While that process unfolds, let's review the following: 1) the basics of ETF fees, 2) the costs that drive them, and 3) how to use fees to evaluate an ETF.
Personal finance gurus tend to emphasize investment performance over fees as the most important evaluation criteria. They're right, but that doesn't mean fees (referring herein to a fund's operating charges, not brokerage fees to buy an investment) don't matter. For the long-term investor, fees will make a discernible dent in performance over 5, 10, or 15 years. In crypto-land, the "hot money" investor who trades daily or even intra-day will likely care most about the risk/return gambit and the chance to score big. But the regular Joe and Jane investor will want to understand fees, both the obvious and the not-so-obvious. (Whether Joe and Jane should go anywhere near a crypto ETF in the first place is a topic for another day; the initial crypto ETFs will instead be for qualified investors.)
ETFs, in general, are known to impose smaller fees than traditional mutual funds. That's because many ETFs are designed to reflect the aggregate performance of a securities index such as the S&P 500 Index.

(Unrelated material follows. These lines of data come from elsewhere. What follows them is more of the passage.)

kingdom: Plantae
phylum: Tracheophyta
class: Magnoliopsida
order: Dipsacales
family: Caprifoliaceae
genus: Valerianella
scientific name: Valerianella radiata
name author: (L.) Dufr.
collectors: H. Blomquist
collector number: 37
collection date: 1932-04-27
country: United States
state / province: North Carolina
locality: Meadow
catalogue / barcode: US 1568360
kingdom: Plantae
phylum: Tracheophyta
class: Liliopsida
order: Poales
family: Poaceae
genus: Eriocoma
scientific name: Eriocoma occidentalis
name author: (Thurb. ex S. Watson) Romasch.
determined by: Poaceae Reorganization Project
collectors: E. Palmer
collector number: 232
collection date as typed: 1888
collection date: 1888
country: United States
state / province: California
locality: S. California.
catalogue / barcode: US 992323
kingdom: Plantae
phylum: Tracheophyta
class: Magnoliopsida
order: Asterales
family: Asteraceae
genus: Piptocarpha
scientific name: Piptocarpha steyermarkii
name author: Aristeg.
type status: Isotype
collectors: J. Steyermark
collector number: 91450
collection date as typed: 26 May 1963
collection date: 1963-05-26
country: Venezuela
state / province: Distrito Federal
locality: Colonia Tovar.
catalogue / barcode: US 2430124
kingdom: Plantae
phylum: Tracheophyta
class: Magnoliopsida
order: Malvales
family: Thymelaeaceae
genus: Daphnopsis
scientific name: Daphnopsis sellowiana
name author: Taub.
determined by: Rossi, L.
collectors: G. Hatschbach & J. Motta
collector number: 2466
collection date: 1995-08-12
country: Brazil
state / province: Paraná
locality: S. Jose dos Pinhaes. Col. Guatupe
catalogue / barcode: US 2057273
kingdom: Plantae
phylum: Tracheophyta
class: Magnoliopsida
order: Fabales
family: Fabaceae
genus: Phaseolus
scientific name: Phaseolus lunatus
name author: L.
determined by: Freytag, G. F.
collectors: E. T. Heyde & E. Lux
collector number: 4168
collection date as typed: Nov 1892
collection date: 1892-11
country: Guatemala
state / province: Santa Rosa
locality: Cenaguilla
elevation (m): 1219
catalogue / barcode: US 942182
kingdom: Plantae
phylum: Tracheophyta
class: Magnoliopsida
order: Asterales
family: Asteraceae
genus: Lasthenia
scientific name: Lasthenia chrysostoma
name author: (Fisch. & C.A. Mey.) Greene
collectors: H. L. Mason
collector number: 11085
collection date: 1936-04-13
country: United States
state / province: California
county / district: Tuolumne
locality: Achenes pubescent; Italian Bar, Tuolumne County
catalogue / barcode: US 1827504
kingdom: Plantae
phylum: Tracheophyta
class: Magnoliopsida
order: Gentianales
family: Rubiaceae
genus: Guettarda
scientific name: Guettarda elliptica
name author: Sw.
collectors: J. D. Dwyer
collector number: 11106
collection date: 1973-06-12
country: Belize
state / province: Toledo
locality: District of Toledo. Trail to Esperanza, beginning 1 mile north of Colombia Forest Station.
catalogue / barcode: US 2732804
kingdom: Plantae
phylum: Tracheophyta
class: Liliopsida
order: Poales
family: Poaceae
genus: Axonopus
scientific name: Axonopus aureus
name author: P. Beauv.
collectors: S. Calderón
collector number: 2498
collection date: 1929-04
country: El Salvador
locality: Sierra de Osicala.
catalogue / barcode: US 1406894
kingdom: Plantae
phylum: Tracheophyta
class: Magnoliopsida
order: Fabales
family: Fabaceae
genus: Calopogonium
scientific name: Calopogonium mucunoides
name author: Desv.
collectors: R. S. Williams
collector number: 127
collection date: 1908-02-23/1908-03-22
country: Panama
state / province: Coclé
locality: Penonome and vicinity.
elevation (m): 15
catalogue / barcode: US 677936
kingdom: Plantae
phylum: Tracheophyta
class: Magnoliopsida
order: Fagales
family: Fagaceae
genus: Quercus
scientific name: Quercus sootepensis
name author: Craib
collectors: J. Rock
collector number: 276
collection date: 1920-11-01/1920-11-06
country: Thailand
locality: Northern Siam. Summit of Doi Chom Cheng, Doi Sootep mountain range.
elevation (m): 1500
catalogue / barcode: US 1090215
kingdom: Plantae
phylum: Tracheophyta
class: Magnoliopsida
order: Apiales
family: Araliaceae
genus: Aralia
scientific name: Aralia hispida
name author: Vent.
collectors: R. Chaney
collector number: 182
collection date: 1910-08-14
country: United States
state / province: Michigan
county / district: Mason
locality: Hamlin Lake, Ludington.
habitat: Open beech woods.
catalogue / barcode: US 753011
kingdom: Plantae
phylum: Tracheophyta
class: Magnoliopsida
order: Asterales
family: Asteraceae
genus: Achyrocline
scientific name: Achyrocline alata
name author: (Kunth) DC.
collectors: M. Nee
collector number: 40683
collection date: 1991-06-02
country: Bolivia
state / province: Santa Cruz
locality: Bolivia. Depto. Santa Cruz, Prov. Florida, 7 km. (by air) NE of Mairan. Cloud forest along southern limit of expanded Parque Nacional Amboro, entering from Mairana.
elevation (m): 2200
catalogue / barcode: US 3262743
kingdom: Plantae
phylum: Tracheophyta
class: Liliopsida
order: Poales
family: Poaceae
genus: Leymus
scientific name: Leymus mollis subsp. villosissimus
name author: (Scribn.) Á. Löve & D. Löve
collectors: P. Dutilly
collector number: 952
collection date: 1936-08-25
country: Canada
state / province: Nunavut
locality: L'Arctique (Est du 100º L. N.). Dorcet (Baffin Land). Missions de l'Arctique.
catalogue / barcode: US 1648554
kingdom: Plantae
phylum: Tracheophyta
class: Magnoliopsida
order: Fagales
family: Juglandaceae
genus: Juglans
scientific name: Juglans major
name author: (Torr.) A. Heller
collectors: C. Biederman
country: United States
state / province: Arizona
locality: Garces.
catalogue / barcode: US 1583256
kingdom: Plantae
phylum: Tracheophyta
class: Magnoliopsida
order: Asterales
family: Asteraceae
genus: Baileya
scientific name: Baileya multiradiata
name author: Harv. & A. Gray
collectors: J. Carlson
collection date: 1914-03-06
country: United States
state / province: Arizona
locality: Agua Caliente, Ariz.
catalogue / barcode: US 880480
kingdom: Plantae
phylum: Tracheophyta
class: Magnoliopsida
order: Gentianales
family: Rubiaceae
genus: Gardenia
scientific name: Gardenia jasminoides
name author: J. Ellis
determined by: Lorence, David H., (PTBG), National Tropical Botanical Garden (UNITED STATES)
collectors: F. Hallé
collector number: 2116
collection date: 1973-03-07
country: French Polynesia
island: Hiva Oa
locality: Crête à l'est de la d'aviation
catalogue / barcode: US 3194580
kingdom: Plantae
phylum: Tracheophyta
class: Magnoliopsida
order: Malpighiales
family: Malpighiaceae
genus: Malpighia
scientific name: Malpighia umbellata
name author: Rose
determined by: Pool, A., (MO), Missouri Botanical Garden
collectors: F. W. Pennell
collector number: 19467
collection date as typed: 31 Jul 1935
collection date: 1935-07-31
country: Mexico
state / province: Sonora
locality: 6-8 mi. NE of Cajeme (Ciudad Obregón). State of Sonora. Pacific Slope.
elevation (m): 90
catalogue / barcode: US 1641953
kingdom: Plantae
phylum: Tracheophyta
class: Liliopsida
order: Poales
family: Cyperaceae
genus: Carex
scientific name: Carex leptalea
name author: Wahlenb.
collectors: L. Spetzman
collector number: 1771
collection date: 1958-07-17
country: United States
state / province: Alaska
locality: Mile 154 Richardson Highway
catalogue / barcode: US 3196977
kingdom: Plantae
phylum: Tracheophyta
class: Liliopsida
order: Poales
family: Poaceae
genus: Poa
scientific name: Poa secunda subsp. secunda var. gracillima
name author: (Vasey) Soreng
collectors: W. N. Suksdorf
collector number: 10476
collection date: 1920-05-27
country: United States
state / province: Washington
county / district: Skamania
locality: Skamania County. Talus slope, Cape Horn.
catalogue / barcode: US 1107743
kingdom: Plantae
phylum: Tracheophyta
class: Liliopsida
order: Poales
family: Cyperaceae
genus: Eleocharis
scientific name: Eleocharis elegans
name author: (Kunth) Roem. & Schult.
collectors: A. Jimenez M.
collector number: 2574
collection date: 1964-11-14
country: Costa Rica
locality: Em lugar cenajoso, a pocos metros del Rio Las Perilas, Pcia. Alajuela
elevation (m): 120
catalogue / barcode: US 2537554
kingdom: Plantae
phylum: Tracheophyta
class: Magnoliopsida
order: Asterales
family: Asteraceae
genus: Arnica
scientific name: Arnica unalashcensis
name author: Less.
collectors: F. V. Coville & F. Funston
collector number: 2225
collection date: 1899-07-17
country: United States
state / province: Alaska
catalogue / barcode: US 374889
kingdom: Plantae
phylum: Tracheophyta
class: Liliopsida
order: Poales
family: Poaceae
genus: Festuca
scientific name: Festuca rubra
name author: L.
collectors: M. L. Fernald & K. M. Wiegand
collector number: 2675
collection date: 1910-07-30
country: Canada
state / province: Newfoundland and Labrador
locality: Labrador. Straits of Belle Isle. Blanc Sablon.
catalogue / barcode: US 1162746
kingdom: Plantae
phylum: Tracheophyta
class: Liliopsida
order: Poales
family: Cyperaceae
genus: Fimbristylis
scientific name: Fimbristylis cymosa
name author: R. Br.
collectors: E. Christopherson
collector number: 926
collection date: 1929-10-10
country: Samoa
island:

All things being equal, the index-based ETF, often considered a passive investment, will not trade its underlying securities as frequently as so-called actively traded mutual funds. As a result, index-based ETFs typically have low turnover, which means relatively low costs to go along with the benefits of broad diversification that appeal to so many people.
The first thing to understand involves expense ratios and the fact that ETF fees vary within their fund categories. The costs of operating funds also depend on investment strategy and fund size (a relatively small fund will have a higher expense ratio because the fund has fewer net assets over which to spread its expenses). Thus, a bond fund should be assessed relative to the average annual performance delivered by a grouping of similar bond funds. When it comes to crypto ETFs, which will proliferate if/when the first few get the SEC nod, it will be important to compare a bitcoin index fund to a group of bitcoin funds; and compare a diversified crypto fund with other diversified crypto funds. To make things even more fun, you'll want to compare commodity funds with their brethren and currency funds with other currency funds.
Internal fund costs are generally passed on to shareholders through the expense ratio, which is the percentage of fund assets charged to cover operating costs such as fund accounting and periodic performance disclosures. For example, an expense ratio of 1 percent means you'll pay $1 each year for every $100 you've invested; if the expense ratio is 0.75 percent, you'll owe 75 cents. The investor's total return is equivalent to the overall return of your investments (say, 5 percent) minus the charge that reflects the fund's overall expense ratio (say 1 percent).
Below is a helpful illustration from the SEC that depicts the impact of fees.
The SEC reminds investors to look for a fund's fees and charges that, by law, must be included in the fund's prospectus under the heading "Shareholder Fees."
Take this lesson to heart: ETFs and their mutual fund cousins should never be evaluated solely on cost structure, although it's tempting to lean that way when bombarded by digital ads from big fund outfits that scream about rock-bottom fees. That nonsense is driven by competition. Don't buy it. Performance matters most, but fees do bite.